Duncan disregarded Andrew. He said to Snoopy, "You say the Harriers are not your people, that you are in no way related to them. Where, then, did they come from? What is their origin?"
"They first appeared," said Snoopy, "some twenty thousand years ago, perhaps longer ago than that. Our legends say this and our people take great care that the legends should run true, unchanged, from generation to generation. At first there were only a few of them, but as the centuries went on, their numbers increased.

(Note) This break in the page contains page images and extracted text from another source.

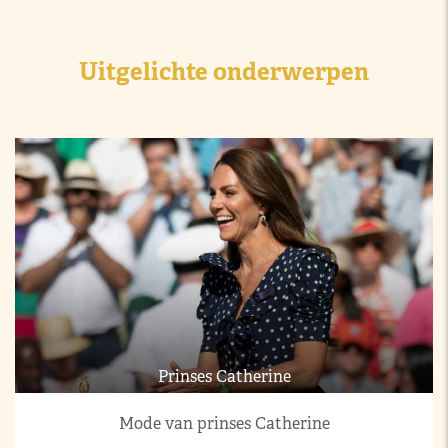
Uitgelichte onderwerpen
Prinses Catherine
Mode van prinses Catherine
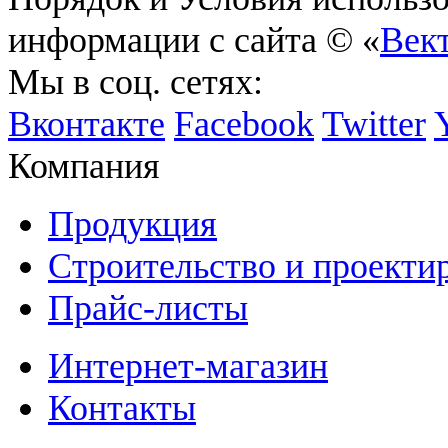
информации с сайта © «
Век
Мы в соц. сетях:
Вконтакте
Facebook
Twitter
Компания
Продукция
Строительство и проекти
Прайс-листы
Интернет-магазин
Контакты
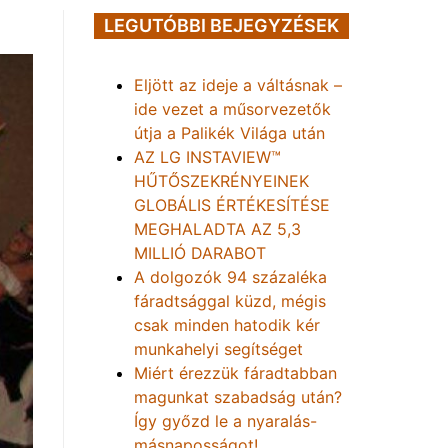
LEGUTÓBBI BEJEGYZÉSEK
Eljött az ideje a váltásnak –
ide vezet a műsorvezetők
útja a Palikék Világa után
AZ LG INSTAVIEW™
HŰTŐSZEKRÉNYEINEK
GLOBÁLIS ÉRTÉKESÍTÉSE
MEGHALADTA AZ 5,3
MILLIÓ DARABOT
A dolgozók 94 százaléka
fáradtsággal küzd, mégis
csak minden hatodik kér
munkahelyi segítséget
Miért érezzük fáradtabban
magunkat szabadság után?
Így győzd le a nyaralás-
másnaposságot!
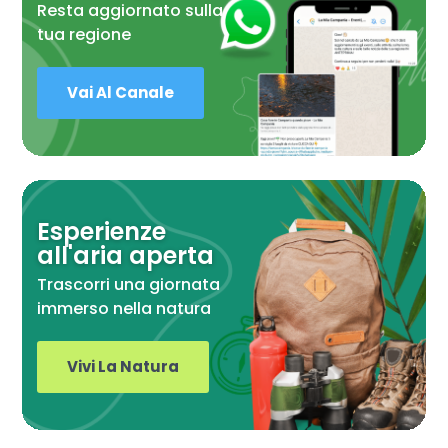
Resta aggiornato sulla
tua regione
Vai Al Canale
Esperienze
all'aria aperta
Trascorri una giornata
immerso nella natura
Vivi La Natura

During that time when there were only a few of them, we had the opportunity to learn what kind of folk they were. Once we learned in all truth the evil that was in them, we were able, in a measure, to protect ourselves. I suppose the same thing happened to the primitive humans who existed in those early days, but the humans, without magic, could do little to protect themselves. Sadly, only a few of those humans, perhaps because they were so primitive, could learn to accept us. Many made no distinction between us and these others whom you now call the Harriers, but who have been known by many other names throughout the ages."